Sandra Lim: What was your reaction when you heard about your nomination for the National Book Award?

Claudia Rankine: Everything was intensified. The Southern California blue was for instance, the most beautiful blue. Citizen, the book and the nomination, enters the arena of the encounter: it’s engaged with what happens when two people are face to face. The nomination places us all in the room together and begins a dialogue around race that is the opposite of exhausting. It’s really a fantastic moment for me.

SL: Citizen reminds me of Judith Butler’s argument about how our “precariousness,” or dependency on one another in a polis or state, could be a point of departure for political life. Does this account in some part, for your use of the second person point of view in this work?

CR: Exactly, the second person presumes the first. What encounter doesn’t involve an element of trust in another? I also found interesting the idea that marginalization stemmed from an attachment to the “other,” another, the second person.

SL: Don’t Let Me Be Lonely and Citizen share the subtitle, “An American Lyric.” What was different about writing this book, as distinguished from your earlier book?

CR: Citizen for me is focused on a dynamic that in part determines who we are as Americans. It looked for a certain dynamic in our dailiness. Lonely panned across the landscape of our American life.

SL: In Citizen, you deftly wield verse, prose, documentary images, and artwork from artists such as Glenn Ligon, Carrie Mae Weems, Hennessy Youngman. Can you talk a little bit about your relationship with form and how the particular shapes and music of this book came together? What do you think of the term “experimental writing” and does it describe your practice?

CR: Robert Lowell’s Life Studies was in the back of my mind, with its poems and prose and portraits, at the same time as Wangechi Mutu’s collage images. Both are influential American artists whose works were kicking around in my head at the same time as the works of Ligon, Weems, Berryman, Baldwin, Fanon, etc. The question is always for me, as Eliot argued, how to bring forward your influences and engagements on the page.
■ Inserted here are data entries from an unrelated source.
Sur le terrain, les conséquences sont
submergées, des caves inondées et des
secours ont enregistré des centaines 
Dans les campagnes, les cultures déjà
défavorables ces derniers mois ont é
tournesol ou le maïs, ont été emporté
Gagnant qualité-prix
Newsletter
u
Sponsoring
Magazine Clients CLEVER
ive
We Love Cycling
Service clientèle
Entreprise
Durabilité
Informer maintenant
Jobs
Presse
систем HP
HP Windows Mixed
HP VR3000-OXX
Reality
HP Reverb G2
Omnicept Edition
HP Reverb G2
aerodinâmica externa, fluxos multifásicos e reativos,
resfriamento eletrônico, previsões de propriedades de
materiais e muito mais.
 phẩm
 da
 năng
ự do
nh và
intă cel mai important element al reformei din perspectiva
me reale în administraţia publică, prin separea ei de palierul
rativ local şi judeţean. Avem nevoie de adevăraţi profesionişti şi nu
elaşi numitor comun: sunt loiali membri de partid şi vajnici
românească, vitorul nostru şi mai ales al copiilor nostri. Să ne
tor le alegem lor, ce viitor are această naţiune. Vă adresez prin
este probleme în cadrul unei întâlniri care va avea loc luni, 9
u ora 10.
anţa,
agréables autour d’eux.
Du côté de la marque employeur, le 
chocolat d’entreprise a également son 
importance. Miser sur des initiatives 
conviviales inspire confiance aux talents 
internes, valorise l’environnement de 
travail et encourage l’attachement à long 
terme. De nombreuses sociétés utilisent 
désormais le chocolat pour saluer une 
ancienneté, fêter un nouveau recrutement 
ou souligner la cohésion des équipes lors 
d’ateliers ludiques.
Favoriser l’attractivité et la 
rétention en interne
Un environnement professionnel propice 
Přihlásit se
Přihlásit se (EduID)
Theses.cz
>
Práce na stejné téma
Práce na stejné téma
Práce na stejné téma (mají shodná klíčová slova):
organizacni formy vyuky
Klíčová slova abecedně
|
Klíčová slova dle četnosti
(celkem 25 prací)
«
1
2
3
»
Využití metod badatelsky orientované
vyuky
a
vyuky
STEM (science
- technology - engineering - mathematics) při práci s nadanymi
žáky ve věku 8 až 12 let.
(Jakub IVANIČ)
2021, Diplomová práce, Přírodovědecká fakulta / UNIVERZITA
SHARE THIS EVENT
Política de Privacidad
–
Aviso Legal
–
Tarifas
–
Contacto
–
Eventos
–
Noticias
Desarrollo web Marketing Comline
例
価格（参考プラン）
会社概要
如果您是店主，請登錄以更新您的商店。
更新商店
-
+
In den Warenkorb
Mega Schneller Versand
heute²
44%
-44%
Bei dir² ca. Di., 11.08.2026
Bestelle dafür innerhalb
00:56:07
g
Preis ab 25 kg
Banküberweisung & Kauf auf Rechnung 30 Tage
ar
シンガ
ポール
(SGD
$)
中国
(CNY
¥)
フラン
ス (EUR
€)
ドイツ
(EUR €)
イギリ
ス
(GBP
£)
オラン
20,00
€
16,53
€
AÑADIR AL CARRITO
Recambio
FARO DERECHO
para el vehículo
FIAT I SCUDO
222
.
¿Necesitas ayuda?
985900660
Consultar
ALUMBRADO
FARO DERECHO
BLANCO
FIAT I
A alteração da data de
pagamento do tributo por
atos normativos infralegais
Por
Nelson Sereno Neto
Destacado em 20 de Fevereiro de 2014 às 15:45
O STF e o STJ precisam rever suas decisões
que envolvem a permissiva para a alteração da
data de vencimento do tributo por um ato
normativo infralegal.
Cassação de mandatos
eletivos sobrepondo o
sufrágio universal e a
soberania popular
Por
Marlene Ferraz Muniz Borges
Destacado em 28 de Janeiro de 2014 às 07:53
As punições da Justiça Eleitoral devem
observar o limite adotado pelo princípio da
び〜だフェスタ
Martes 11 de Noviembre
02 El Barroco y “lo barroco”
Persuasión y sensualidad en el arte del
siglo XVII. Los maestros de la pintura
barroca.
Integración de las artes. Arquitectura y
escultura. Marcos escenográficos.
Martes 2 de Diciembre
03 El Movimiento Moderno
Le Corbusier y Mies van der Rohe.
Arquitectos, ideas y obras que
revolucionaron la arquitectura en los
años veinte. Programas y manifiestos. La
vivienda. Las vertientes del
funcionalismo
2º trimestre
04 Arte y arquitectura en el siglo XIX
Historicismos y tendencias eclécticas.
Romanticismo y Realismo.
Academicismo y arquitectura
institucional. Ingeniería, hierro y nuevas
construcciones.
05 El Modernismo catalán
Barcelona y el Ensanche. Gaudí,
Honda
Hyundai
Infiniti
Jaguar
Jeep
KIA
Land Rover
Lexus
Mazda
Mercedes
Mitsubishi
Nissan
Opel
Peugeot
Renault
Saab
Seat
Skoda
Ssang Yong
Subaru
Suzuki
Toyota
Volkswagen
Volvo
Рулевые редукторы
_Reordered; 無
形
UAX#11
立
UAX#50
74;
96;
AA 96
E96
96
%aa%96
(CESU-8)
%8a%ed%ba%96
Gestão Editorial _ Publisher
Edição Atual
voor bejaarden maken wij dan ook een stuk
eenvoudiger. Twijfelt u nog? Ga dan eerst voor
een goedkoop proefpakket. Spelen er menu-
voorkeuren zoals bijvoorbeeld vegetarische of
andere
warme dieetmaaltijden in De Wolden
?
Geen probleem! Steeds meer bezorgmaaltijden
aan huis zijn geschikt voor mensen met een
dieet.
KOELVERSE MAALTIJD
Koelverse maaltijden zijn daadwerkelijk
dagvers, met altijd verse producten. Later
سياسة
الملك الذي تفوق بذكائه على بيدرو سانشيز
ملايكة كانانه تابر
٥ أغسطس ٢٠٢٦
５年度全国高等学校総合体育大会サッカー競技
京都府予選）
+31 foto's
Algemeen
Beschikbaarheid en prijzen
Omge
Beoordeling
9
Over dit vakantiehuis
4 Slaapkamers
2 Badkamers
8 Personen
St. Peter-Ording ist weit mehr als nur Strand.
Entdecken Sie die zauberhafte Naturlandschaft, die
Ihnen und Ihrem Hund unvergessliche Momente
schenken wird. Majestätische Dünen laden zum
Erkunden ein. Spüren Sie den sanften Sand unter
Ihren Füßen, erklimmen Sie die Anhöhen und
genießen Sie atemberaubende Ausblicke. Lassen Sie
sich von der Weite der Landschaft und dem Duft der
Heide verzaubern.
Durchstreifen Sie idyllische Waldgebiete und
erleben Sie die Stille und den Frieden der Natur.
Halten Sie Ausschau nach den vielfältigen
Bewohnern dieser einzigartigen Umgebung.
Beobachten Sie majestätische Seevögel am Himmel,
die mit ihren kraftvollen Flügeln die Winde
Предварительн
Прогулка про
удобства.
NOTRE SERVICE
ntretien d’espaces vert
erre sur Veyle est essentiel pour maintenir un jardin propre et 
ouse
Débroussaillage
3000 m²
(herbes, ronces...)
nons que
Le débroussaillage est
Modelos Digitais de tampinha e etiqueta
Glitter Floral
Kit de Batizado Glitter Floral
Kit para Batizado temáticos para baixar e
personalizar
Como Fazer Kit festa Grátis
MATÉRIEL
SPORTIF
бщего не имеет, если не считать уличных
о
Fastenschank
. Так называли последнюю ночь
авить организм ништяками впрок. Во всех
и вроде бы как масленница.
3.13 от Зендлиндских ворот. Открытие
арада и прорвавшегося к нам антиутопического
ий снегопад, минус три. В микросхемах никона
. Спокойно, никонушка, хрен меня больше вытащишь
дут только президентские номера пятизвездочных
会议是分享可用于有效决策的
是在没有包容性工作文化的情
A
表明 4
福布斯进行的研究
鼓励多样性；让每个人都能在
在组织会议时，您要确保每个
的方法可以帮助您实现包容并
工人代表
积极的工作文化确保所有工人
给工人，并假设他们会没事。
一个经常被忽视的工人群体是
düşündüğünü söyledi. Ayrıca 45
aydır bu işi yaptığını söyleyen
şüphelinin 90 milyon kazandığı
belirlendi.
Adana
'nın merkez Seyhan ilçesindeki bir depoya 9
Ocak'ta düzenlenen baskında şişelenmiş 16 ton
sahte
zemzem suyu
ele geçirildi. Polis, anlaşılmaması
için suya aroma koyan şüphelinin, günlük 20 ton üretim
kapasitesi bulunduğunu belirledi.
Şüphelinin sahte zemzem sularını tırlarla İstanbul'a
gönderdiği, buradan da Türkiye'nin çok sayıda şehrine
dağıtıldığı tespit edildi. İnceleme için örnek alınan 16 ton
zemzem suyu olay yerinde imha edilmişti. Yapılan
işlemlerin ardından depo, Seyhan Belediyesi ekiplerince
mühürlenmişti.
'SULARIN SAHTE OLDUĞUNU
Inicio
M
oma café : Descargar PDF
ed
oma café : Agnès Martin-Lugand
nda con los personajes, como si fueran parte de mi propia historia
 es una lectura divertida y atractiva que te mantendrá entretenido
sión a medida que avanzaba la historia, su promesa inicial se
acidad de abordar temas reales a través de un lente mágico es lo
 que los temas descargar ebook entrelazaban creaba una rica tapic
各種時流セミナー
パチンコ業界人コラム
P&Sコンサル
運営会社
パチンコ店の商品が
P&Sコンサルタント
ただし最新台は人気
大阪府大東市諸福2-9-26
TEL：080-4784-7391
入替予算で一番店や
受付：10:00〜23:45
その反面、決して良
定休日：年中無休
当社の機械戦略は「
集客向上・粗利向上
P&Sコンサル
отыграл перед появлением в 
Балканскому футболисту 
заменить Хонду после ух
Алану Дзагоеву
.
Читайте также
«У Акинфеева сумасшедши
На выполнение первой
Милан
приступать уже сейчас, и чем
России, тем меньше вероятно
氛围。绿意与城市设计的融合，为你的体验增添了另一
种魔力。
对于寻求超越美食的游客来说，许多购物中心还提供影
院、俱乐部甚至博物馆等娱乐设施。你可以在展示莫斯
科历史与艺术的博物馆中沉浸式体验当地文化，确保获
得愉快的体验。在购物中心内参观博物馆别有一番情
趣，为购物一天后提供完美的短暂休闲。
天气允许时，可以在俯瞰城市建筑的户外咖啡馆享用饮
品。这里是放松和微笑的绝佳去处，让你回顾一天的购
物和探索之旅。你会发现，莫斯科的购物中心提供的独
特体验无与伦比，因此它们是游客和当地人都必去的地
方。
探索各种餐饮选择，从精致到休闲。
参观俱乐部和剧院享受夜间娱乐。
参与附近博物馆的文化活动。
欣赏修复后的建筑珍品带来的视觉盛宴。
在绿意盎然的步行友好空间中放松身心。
Many of these artists and writers are struggling with the same modes of aggression and construction around race. It’s difficult to find critical work on the construction of whiteness in Lowell, but that is what I am reading in there—a struggle with that. Poetry allows a fungibility that I cherish. It’s for me the genre that opens out to the most experimentation in its inherent relationship to voice and performance. When fiction and non-fiction writers experiment, it is always said that they have become more lyrical.

SL: What’s next for you?

CR: I am working with a visual artist and playwright on rewriting Antigone as a way to think about the murder of Michael Brown.